Learn about other areas within your organization:
Depending on the size organization in which you are employed, there may be instances where you can expand your knowledge and skill set while remaining in the same job. For instance, I was once employed at a bank. Within the bank, there were a large variety of jobs that were being done. Tasks from information technology, to finance and accounting, to community outreach and social services. Personally, my focus in undergraduate was math and computer science and I had no inclination to be in the financial sector. But by partnering with various teams and departments in the organization, I got a chance to learn more about the financial world, the role in which banks play in the community and world at large, and how I could use this information to my advantage to accelerate my career in a direction that I was enjoying.
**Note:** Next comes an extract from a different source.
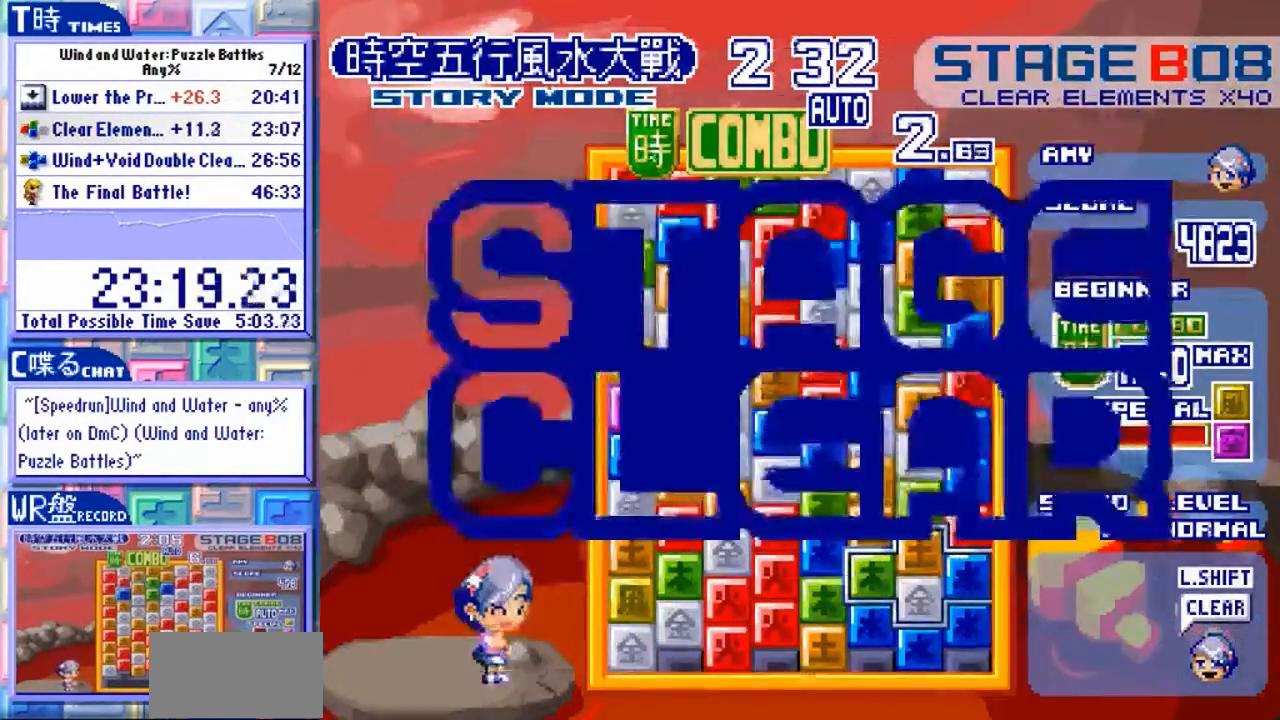
{"dt_ms": 500, "buttons": ["Y"], "left_stick": "center", "events": [[167, "Y", "down"]]}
Enroll yourself into “sticky” programs:
Most organizations have programs that were designed to mold their employees. Programs that may focus on management training or business efficiency or whatever the purpose may be. Other programs allow for employees to obtain degrees that are beneficial for the success of the business. Usually, all of these programs come with stipulations that require the recipient to remain with the organization for a set period of time (generally 2-3 years after completion). Now, let’s look at this situation from a business perspective. If you have someone that has been receiving thousands of dollars to go to school to advance themselves in the workforce, are you more likely to lay them off, or will you let someone go that seems “comfortable” in their current position?

Right… Companies tend not to terminate employment of someone that has a vested interest in the organization. They understand that the individual will be better equipped to perform the duties that are assigned to them and would remain employed to perform the tasks at least throughout the duration of the agreement. Truthfully speaking, this is not a guaranteed method to hinder your employer from terminating your position, but if you are enrolled in a program and you are laid off, you walk away with something more than you had at no cost to you. You then will be able to utilize both the experience that you obtained from that job, and the education that they paid for.
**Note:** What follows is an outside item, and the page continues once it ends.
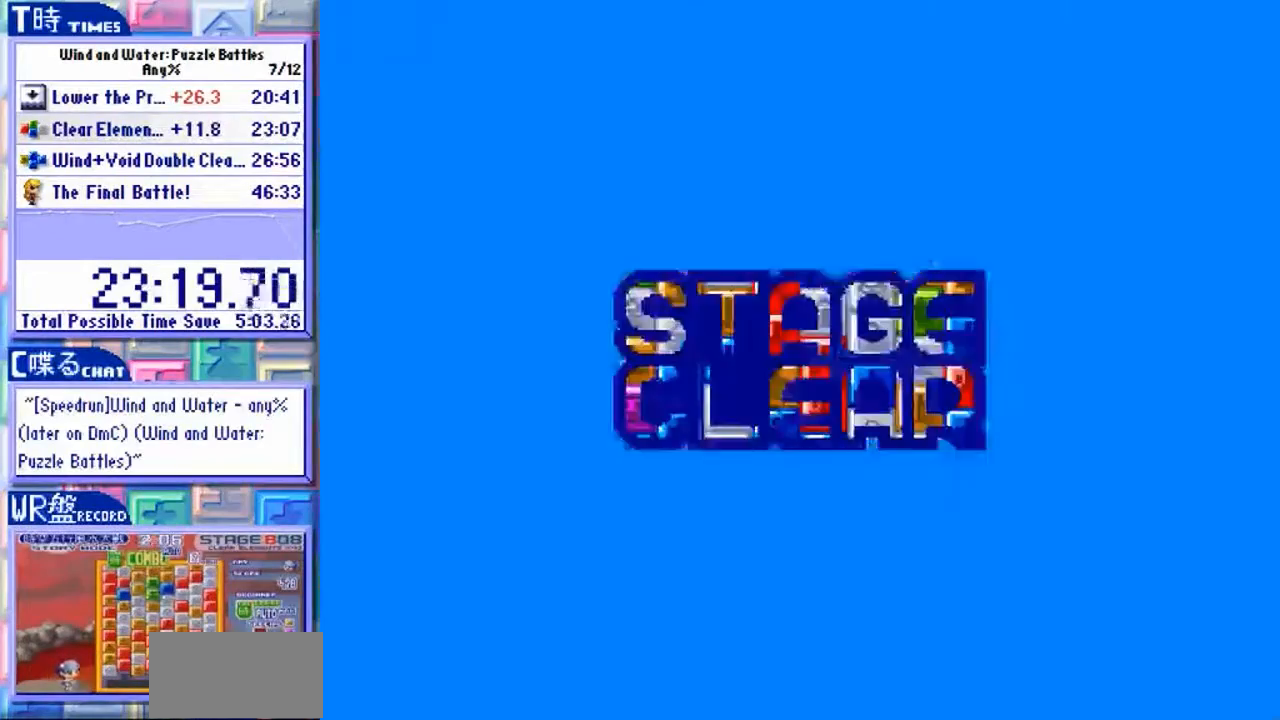
{"dt_ms": 500, "buttons": ["Y"], "left_stick": "center", "events": []}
Volunteering is one of the most selfless acts that you can do. If you think of this as something you’re doing that you are not being paid for, you’re correct…. Kind of! In the corporate world, volunteering can go a long way. It’s beneficial whether you’re in a large or a small company. In a large company, you can expose yourself to other co-workers that you normally would not interact with. These people can become your allies in case you are interested in moving to another area within the organization. In a small company, it gives you the ability to be seen outside of the workplace. Managers and other team members can get a chance to see you as more than a co-worker. They are able to learn more of your passions and may be able to assist you in reaching your goals. I’m not saying sign up for every volunteer event, because whatever you do needs to be something that you have an interest in. This will make the experience for you more enjoyable and your actions more sincere.

Finally, although there is no true way to dictate our career futures, we still can plan for success. There are many roads to success and no matter what road is taken, there will be many pitfalls. These tips can be used as methods to assist you in navigating your career paths. In the end, you know what needs to be done for your own personal situation. Set your goals. Make a plan. Put it in action… Lastly… Don’t be scared to revisit and revise.